Если благочестивая мысль весьма видных представителей богословской науки пришла к сознанию необходимости – знакомить людей с жизнью самого нашего господа Иисуса Христа со стороны его человечности, которая так высока, поучительна и прекрасна, рассматриваемая в связи с его божеством, и если этому пути следуют нынче уже и русские ученые (как, например, покойный киевский профессор К. И. Скворцов), то не странно ли чуждаться ознакомления общества с его иерархами как с живыми людьми, имевшими свои добродетели и свои недостатки, свои подвиги и свои немощи и, в общем, может быть представляющими гораздо более утешительного и хорошего, чем распространяют о них в глухой молве, а ей-то и внемлет толпа чрез свои мидасовы уши…

Одно духовное издание недавно откровенно изъяснилось: отчего это происходит? – «от совершенного неумения большинства людей из духовенства писать сколько-нибудь живо».

Я думаю, что это правда, и, – насколько во мне может быть допущено литературного понимания, – я это утверждаю и весьма об этом соболезную. Это скрывает от общества много хорошего из нравов нашего клира.

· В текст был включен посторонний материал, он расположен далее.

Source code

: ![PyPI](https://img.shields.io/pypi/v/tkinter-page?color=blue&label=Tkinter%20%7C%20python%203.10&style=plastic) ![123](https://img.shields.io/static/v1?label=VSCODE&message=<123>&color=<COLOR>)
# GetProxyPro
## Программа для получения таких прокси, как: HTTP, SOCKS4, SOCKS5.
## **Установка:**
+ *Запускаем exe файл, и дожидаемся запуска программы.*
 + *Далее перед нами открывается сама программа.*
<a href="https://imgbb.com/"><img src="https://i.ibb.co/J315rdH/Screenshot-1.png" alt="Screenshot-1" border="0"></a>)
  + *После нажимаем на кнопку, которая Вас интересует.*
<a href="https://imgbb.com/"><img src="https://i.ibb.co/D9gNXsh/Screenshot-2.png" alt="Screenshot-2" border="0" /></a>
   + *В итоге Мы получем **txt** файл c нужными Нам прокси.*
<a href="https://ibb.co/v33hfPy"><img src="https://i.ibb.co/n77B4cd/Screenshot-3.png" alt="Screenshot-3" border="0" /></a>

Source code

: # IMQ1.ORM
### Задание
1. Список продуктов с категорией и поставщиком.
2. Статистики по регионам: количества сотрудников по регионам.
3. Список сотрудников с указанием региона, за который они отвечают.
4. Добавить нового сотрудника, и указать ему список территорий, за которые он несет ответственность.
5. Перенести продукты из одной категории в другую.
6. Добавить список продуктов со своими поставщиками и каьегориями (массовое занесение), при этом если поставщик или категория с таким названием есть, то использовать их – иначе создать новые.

Почти мимовольно вырвавшиеся выше строки, которые я тем не менее желаю здесь оставить, потому что считаю их сказанными нечаянно, но кстати, не должны, однако же, быть истолкованы в таком претензионном смысле, как будто я хочу или могу пополнить чем-нибудь замеченный мною печальный пробел в нашей духовной журналистике, – доселе еще бедной живым элементом и терпящей вполне достойное и заслуженное ею безучастие общества за свой сухой, чисто отвлеченный тон и неинтересный характер.

Вышесказанной претензии у меня нет, да и она, по правде сказать, ни на что не нужна мне. Слабому перу моему довольно работы и без этого; но доходя в этом рассказе до встречи с покойным митрополитом Филаретом Амфитеатровым, я должен сказать, каким он мне представлялся со стороны его общечеловечности, до которой мне, собственно, только и было теперь дело.

XVI

Еще ребенком у себя в Орловской губернии, откуда покойный митрополит был родом и потому в более тесном смысле был моим «земляком», я слыхал о кем как о человеке доброты бесконечной.

Я знал напасти и гонения, которые он терпел до занятия митрополичьей кафедры, – гонения, которые могли бы дать превосходнейший материал для самой живой и интересной характеристики многих лиц и их времени.

Во всех этих рассказах митрополит Филарет являлся скромным и терпеливым, кротким и миролюбивым человеком – не более.

Активной доброты его, о которой говорили в общих чертах, я не знал ни в одном частном проявлении.

О последнем выезде его из Петербурга, куда он более уже не возвращался, носились слухи тоже самые общие, и то дававшие во всем первое место и значение митрополиту московскому, – да это мне и не нужно было для того, чтобы построить свою догадку о том: как он отнесется к известному казусу?

В Киеве я услыхал ему первые осуждения за его отношения к покойному о. Герасиму Павскому и разделял мнения осуждавших.

Лично я его увидел в первый раз в доме председателя казенной палаты Я. И. П., где он мне показался очень странным. Во-первых, когда все мы, хозяева и гости, встретили его в зале (в доме П. на Михайловской улице), он благословил всех нас, подошедших к нему за благословением, и потом, заметив остававшуюся у стола молодую девушку, бывшую в этом доме гувернанткою, он посмотрел на нее и, не трогаясь ни шагу далее, проговорил:

– Ну, а вы что же?

Девица сделала ему почтительный глубокий реверанс и тоже осталась на прежнем месте.

– Что же… подойдите! – позвал митрополит. Но в это время к нему подошел хозяин и тихо шепнул:

– Ваше высокопреосвященство, – она протестантка.

– А?., ну что же такое, что протестантка: ведь не жидовка же (sic).

– Нет, владыка, – протестантка.

– Ну, а протестантка, так поди сюда, дитя, поди, девица, поди: вот так; господь тебя благослови: во имя отца, и сына, и святого духа.